YOU’RE A VERY NATURALISTIC ACTOR. WHAT IS YOUR METHOD IN PREPARING FOR A ROLE?
It requires a lot of research. This includes reading, watching, emulating and having conversations with people who have been through similar situation. Meditation also helps me in preparing for a role, it helps me deal with overpowering emotions, acknowledge them and accept them.
WHAT CRITERIA DO YOU USE WHEN CHOOSING A ROLE – IS IT A GUT THING?
In recent years, I have started to be more selective with the roles I want to portray. I’m all in for challenging roles. But don’t get me wrong, it is not arrogance or anything of that sort, it is just selecting a role that I want to empower, inspire, encourage and teach.
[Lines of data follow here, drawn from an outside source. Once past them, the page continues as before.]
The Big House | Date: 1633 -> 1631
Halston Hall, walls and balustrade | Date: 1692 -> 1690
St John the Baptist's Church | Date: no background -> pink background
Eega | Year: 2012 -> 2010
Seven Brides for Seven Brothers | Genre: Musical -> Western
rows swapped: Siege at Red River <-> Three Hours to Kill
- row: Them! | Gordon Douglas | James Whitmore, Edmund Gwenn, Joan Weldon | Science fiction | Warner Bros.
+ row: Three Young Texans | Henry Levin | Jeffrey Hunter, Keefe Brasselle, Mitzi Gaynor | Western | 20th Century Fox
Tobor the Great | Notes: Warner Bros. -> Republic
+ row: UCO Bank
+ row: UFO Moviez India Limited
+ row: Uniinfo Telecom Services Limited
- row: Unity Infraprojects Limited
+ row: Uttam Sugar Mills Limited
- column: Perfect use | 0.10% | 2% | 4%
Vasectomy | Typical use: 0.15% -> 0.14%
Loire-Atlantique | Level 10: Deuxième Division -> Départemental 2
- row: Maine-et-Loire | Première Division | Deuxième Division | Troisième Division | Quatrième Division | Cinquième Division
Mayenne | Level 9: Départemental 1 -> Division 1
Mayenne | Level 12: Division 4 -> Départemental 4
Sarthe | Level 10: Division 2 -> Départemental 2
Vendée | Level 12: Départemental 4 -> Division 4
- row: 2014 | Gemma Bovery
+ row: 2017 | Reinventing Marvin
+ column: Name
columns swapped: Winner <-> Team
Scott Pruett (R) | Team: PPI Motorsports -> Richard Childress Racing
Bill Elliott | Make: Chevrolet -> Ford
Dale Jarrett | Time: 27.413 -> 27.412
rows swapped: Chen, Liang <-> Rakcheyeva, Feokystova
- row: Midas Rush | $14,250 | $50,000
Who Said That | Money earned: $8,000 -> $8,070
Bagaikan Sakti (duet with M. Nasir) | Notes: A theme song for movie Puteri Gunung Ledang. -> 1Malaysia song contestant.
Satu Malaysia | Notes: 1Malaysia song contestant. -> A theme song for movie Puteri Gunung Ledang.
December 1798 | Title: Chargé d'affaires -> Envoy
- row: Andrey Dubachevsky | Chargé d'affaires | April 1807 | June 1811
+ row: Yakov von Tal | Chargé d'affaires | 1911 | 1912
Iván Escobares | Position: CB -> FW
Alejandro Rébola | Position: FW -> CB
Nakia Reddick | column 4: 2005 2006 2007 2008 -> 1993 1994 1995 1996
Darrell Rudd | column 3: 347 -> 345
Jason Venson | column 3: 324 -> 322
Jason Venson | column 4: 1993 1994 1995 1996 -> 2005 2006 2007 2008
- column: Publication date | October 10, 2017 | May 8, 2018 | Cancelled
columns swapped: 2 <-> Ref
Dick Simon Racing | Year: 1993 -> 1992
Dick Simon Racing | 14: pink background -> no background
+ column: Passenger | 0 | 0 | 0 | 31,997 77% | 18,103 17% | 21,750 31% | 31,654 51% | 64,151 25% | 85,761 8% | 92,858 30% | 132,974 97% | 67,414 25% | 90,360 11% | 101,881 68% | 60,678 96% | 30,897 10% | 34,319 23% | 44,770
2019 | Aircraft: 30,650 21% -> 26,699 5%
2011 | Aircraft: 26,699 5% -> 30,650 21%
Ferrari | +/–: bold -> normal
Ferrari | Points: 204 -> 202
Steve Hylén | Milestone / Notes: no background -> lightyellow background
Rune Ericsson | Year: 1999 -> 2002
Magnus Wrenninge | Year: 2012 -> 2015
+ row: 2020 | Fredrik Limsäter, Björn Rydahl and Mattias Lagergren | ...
There was an occasion where I was offered a role – an antagonist who abuses women, children etc. and he is proud of that. I cannot bring myself to play that because what good would I do in playing this character?
When choosing a role, intention is always the criteria. What do I intend this role to bring about when the audience sees it. For example, I’m currently shooting a drama where I play a character suffering from dissociative identity disorder (DID), a severe mental health condition. I hope the audiences after watching the drama can be more mindful and empathetic of the various mental health conditions out there.
YOU SPENT ABOUT 10 YEARS IN INDONESIA. DO YOU SEE YOURSELF RETURNING TO THE INDONESIAN ENTERTAINMENT SCENE?
I’m always open for possibilities. Despite a rough and challenging start, I have had a wonderful decade in Indonesia and Indonesia will always be in my heart.
IT’S BOTH WONDERFUL AND AN ASSET THAT YOU’RE MULTILINGUAL. HOW HAS IT HELPED YOUR CAREER THUS FAR AND HOW OFTEN DO YOU SPEAK THESE LANGUAGES.
I speak different languages with different people – Bahasa Malaysia, Tamil, Cantonese, Mandarin, English and Bahasa Indonesia. I’m not sure if being multilingual has helped me in my career but when you speak someone’s language, not only you understand what they are telling you, but you connect on a different level.
YOU COME FROM A MIXED PARENTAGE – AN INTERPLAY OF CULTURES. WHAT ARE SOME OF THE LESSONS YOUR PARENTS TAUGHT YOU THAT YOU’RE NOW PRACTISING WITH YOUR DAUGHTER?
To always go back to your roots. You’ll never go wrong.
WE WOULD SAY THAT YOU’RE A SUCCESSFUL ACTOR. HOW WOULD YOU DEFINE SUCCESS AND WHAT DOES IT MEAN TO YOU?
I think success is always doing your best. Success can be achieved when you try your best and be excellent in all aspects of everything you do, even if that doesn’t lead to big results.
WHAT ARE YOUR THOUGHTS ON SOCIAL MEDIA AND HOW IT FEEDS INTO YOUR CAREER?
For me, social media is like a life journal and when you use it well, it’ll serve you its intended purpose. Because I have this platform, I’m mindful of my younger followers. I want to be truthful and transparent because what you post out there is a reflection of you.
ARE THERE ANY PROJECTS YOU CAN SHARE WITH US IN THE PIPELINE?
There are a few coming up, most of them are dramas that I shot during the pandemic.
WHAT IS YOUR ADVICE TO ASPIRING ACTORS OUT THERE?
Not to give up chasing your dream. You will encounter a lot of disappointments along the way but keep your head up, keep going and stay positive. You will get through it.
Also, be competitive but use it in a good way with the intention to pave the way for others and make their path easier. You will realise you too will come out as a happier person.